# [TEXTO FUENTE]

No muchos saben del acercamiento al terreno lírico de John Schlesinger. El autor de Cowboy de medianoche afrontaría, a los doce años del estreno de este film, Los cuentos de Hoffmann en el Covent Garden. Su visión, que se repone esta temporada, ha quedado como un clásico. Planteó la ópera de un modo psicológico, con Plácido como protagonista, mostrando, según sus palabras a modo de guión,“la historia de un antihéroe que en el fondo no está nada contento con el mundo ni con él mismo y que tiene un terrible problema de alcoholismo”.

Otros cineastas han tenido una notable trascendencia en su acercamiento a la ópera. El alemán Werner Herzog, figura de culto por títulos como Aguirre o la cólera de Dios y Fitzcarraldo, ha llevado a cabo lecturas muy valoradas de las óperas de Wagner, como Lohengrin, en Bayreuth en 1987, o el Tannhäuser que se pudo ver tanto en el Teatro de la Maestranza como en el Real. En Italia, la cineasta de referencia ha sido Liliana Cavani. Responsable de películas como Portero de noche o Francesco, ha trabajado a menudo en la ópera. Precisamente, la Cavani señalaba que su origen profesional le facilitaba “no tener miedo de las cosas como son: de hacer de la escena un ambiente absolutamente normal, donde una mesa es una mesa y un salón, un salón”.

Múltiples riesgos
Para la Cavani, los riesgos que plantea la ópera son dobles: “o se hacen escenografías muy redundantes, con una profusión de oropeles en nombre de lo que se denomina ‘estilo ópera’, o se resbala por lugares no descifrables en nombre de una determinada vanguardia, donde se corre el riesgo de resultar patético”. Y por cierto, no ha sido la única mujer en este terreno. También se han visto tentadas en este campo la española Pilar Miró, que llevó a cabo, con resultados dispares, montajes de Werther y El cazador furtivo, o la alemana Doris Dörrie que ha dado versiones muy peculiares de Così fan tutte o Turandot en la Staatsoper de Berlín, donde, lo mismo que en sus películas, enfatiza las mujeres fuertes frente a hombres que no lo son tanto.

El papel de los cineastas se ha hecho más presente en los últimos tiempos, sobre todo, en Estados Unidos con personalidades de la talla de William Friedkin o Bruce Beresford, con éxitos notables. El autor de El exorcista o Cruising mostró hace poco un inteligente montaje en Los Ángeles de El castillo de Barbazul y Gianni Schicchi. Preguntado su responsable musical, Kent Nagano, éste alababa su trabajo ya que “en ocasiones, el director teatral quiere convertir una ópera sólo en un drama. Sin embargo, Friedkin es un gran conocedor del repertorio de una casa de ópera, está versado en estas obras de los siglos XVIII y XIX aunque es un artista del siglo XX. Me impresionó la manera en que abstrajo esos conceptos cinematográficos, familiares al mundo bidimensional de la pantalla y les dio vida en el desarrollo de los caracteres tridimensionales de un escenario”.

# [LOS DATOS]

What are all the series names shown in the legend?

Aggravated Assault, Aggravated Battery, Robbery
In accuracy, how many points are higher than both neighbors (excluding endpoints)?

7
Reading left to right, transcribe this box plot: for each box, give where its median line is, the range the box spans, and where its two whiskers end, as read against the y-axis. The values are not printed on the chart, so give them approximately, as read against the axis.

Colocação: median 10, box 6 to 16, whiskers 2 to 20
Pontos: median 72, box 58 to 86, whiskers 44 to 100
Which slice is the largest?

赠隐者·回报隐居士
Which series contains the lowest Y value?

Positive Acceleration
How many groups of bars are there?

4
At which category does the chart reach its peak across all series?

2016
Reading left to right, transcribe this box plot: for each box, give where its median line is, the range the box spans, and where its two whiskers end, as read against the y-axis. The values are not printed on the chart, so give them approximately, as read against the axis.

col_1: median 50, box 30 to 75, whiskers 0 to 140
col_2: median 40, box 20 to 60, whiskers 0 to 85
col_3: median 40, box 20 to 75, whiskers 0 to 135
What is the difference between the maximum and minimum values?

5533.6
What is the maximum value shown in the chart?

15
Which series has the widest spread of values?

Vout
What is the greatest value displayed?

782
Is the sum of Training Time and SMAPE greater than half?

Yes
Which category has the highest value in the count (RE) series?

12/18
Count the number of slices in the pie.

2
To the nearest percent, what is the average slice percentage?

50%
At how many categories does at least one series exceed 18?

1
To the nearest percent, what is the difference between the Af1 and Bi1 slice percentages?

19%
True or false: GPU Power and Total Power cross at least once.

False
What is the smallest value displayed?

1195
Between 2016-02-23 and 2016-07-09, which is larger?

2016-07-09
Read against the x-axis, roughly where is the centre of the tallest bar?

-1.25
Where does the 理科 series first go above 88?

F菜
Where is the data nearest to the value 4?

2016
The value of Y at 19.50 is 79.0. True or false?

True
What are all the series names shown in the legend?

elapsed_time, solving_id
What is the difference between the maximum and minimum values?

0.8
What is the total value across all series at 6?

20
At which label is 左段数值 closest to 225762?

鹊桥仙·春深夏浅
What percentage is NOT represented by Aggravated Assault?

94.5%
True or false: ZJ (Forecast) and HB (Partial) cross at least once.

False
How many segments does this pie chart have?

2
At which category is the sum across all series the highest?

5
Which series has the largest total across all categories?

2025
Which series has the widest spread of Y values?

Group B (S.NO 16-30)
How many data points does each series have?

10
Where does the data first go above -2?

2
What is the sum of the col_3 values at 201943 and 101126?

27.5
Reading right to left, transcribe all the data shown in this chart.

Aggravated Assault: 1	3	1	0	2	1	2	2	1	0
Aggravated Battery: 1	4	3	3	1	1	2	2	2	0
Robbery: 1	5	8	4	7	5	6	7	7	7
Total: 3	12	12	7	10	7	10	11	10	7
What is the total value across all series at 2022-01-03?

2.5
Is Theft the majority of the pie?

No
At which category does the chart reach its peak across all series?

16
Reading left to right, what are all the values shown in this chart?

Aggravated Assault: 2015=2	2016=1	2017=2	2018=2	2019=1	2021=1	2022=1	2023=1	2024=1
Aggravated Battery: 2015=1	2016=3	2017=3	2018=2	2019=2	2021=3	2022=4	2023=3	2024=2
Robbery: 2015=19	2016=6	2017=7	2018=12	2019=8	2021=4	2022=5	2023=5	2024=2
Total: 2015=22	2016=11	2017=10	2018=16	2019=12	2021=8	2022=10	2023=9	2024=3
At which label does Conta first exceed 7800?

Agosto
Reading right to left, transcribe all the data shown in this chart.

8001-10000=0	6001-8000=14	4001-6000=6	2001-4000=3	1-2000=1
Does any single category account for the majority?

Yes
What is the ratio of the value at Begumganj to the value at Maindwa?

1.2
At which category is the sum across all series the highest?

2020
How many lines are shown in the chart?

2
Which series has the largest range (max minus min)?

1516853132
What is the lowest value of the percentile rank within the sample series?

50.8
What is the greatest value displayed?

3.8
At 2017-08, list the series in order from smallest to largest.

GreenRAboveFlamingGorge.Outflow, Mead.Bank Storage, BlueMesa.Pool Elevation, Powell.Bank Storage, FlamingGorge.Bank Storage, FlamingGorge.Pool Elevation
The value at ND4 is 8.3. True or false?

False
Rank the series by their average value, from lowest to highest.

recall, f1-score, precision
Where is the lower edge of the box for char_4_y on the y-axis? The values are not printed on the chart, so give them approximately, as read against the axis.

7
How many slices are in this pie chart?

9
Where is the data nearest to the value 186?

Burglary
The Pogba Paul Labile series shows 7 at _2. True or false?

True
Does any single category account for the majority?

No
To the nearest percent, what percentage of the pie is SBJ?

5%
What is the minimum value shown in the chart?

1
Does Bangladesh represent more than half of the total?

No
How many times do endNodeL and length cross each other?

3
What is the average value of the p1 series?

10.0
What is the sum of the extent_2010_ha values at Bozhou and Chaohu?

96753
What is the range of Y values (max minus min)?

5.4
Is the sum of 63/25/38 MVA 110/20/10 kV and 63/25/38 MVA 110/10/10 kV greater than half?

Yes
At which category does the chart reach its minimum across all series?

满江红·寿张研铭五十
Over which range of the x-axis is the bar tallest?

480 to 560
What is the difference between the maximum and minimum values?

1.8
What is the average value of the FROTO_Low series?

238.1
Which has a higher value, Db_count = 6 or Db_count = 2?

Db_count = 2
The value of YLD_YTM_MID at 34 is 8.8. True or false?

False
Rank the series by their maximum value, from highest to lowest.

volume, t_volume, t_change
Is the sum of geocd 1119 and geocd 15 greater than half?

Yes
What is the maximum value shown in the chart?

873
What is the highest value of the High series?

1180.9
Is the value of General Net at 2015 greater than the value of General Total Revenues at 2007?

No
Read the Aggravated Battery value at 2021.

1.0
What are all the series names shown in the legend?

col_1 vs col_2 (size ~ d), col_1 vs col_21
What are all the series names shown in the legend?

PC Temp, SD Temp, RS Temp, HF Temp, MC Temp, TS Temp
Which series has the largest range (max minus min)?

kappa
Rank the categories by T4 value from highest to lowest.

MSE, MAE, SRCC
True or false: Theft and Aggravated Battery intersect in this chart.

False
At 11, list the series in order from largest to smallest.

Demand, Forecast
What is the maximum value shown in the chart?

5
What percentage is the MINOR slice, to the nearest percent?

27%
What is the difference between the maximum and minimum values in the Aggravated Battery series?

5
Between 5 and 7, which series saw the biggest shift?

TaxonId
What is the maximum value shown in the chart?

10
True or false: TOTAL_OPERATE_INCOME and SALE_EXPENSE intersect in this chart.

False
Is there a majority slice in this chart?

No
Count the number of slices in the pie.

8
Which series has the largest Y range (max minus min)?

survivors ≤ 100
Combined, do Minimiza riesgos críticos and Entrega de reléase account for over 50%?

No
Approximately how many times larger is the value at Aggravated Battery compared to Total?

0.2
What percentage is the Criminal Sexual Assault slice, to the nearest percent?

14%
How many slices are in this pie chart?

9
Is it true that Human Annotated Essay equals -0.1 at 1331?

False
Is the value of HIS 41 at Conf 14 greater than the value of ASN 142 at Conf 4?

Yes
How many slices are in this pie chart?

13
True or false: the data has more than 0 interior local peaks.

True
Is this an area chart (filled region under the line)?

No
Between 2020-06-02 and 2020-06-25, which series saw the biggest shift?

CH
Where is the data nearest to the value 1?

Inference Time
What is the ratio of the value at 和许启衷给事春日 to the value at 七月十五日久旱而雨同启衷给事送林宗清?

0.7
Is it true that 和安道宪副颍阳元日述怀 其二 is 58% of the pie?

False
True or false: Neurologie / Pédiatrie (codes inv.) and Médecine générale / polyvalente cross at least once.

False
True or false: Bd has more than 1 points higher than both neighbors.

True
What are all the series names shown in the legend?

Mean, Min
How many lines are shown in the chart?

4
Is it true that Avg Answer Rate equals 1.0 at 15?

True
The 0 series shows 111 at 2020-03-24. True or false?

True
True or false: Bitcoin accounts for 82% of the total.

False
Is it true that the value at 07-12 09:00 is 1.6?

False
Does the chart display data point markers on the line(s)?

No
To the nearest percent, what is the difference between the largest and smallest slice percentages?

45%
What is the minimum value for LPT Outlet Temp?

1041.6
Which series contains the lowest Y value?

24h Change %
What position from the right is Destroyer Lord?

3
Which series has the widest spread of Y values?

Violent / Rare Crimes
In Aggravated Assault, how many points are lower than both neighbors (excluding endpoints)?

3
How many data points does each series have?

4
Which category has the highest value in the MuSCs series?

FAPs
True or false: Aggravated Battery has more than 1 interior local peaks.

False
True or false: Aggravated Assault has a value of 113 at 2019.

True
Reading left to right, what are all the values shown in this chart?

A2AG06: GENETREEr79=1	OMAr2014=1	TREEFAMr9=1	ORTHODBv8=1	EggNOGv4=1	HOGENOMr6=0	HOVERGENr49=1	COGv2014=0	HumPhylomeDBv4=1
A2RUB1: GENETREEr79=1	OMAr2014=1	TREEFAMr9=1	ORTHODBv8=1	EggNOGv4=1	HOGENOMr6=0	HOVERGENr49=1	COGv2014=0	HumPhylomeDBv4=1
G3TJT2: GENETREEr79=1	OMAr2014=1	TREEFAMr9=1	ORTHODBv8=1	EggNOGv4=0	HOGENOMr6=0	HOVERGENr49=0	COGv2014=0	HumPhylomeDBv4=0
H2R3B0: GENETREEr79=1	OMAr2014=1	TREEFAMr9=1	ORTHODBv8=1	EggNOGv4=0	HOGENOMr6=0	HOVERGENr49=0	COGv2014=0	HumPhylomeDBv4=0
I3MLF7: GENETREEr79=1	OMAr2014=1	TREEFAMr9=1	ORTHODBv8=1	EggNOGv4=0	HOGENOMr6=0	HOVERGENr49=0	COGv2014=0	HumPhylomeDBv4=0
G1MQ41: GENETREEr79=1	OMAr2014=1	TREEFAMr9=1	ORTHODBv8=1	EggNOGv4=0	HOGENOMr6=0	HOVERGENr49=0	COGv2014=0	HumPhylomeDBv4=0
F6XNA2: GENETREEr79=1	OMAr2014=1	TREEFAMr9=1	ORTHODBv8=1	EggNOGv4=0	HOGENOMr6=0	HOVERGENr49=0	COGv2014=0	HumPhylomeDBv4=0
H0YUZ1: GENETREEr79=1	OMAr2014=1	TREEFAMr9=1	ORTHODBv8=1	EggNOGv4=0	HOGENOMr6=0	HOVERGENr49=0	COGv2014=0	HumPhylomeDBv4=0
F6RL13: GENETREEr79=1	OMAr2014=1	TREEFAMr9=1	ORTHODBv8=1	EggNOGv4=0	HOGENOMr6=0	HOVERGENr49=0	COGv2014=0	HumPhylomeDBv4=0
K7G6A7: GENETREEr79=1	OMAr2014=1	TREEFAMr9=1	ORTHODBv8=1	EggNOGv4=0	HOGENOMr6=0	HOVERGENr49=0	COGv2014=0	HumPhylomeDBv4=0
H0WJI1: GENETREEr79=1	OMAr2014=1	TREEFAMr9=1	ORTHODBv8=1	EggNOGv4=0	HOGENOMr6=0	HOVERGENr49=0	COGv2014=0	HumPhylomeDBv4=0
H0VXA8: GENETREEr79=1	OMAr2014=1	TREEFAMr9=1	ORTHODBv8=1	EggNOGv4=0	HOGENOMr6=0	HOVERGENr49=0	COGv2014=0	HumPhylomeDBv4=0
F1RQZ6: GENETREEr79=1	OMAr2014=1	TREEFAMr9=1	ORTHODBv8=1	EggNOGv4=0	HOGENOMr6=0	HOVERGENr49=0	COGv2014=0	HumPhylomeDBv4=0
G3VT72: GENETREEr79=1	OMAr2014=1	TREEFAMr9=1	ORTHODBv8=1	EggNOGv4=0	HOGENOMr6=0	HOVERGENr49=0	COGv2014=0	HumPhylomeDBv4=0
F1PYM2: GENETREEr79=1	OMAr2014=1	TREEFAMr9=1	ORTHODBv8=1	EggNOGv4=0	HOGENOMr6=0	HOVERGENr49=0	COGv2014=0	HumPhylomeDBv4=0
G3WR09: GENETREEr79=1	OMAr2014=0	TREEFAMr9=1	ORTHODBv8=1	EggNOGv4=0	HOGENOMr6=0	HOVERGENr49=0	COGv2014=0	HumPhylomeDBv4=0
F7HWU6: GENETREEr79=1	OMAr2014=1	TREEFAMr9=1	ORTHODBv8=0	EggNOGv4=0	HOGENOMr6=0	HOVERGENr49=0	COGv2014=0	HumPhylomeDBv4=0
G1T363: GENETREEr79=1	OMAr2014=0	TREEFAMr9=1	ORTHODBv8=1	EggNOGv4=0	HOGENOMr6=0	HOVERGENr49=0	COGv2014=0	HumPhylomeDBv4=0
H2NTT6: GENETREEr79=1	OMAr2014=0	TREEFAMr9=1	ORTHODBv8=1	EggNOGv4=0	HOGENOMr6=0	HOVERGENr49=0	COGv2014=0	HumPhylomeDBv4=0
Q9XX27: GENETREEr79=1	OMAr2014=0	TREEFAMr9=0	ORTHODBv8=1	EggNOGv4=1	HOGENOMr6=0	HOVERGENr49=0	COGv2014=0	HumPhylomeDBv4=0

# [PROBLEMAS POR RESOLVER]
a) Responde a estas preguntas sobre el texto acerca de cineastas y ópera:
(i) ¿En qué teatro llevó John Schlesinger a escena Los cuentos de Hoffmann?
(ii) ¿En qué año montó Werner Herzog Lohengrin en Bayreuth?
(iii) ¿Quién fue el responsable musical del montaje de William Friedkin en Los Ángeles?
b) Extrae sin cambios del texto sobre cineastas y ópera el fragmento que va desde "Múltiples riesgos" hasta "lo son tanto.".

# [SOLUCIONES]
a)
(i) En el Covent Garden.
(ii) En 1987.
(iii) Kent Nagano.

b)
Múltiples riesgos
Para la Cavani, los riesgos que plantea la ópera son dobles: “o se hacen escenografías muy redundantes, con una profusión de oropeles en nombre de lo que se denomina ‘estilo ópera’, o se resbala por lugares no descifrables en nombre de una determinada vanguardia, donde se corre el riesgo de resultar patético”. Y por cierto, no ha sido la única mujer en este terreno. También se han visto tentadas en este campo la española Pilar Miró, que llevó a cabo, con resultados dispares, montajes de Werther y El cazador furtivo, o la alemana Doris Dörrie que ha dado versiones muy peculiares de Così fan tutte o Turandot en la Staatsoper de Berlín, donde, lo mismo que en sus películas, enfatiza las mujeres fuertes frente a hombres que no lo son tanto.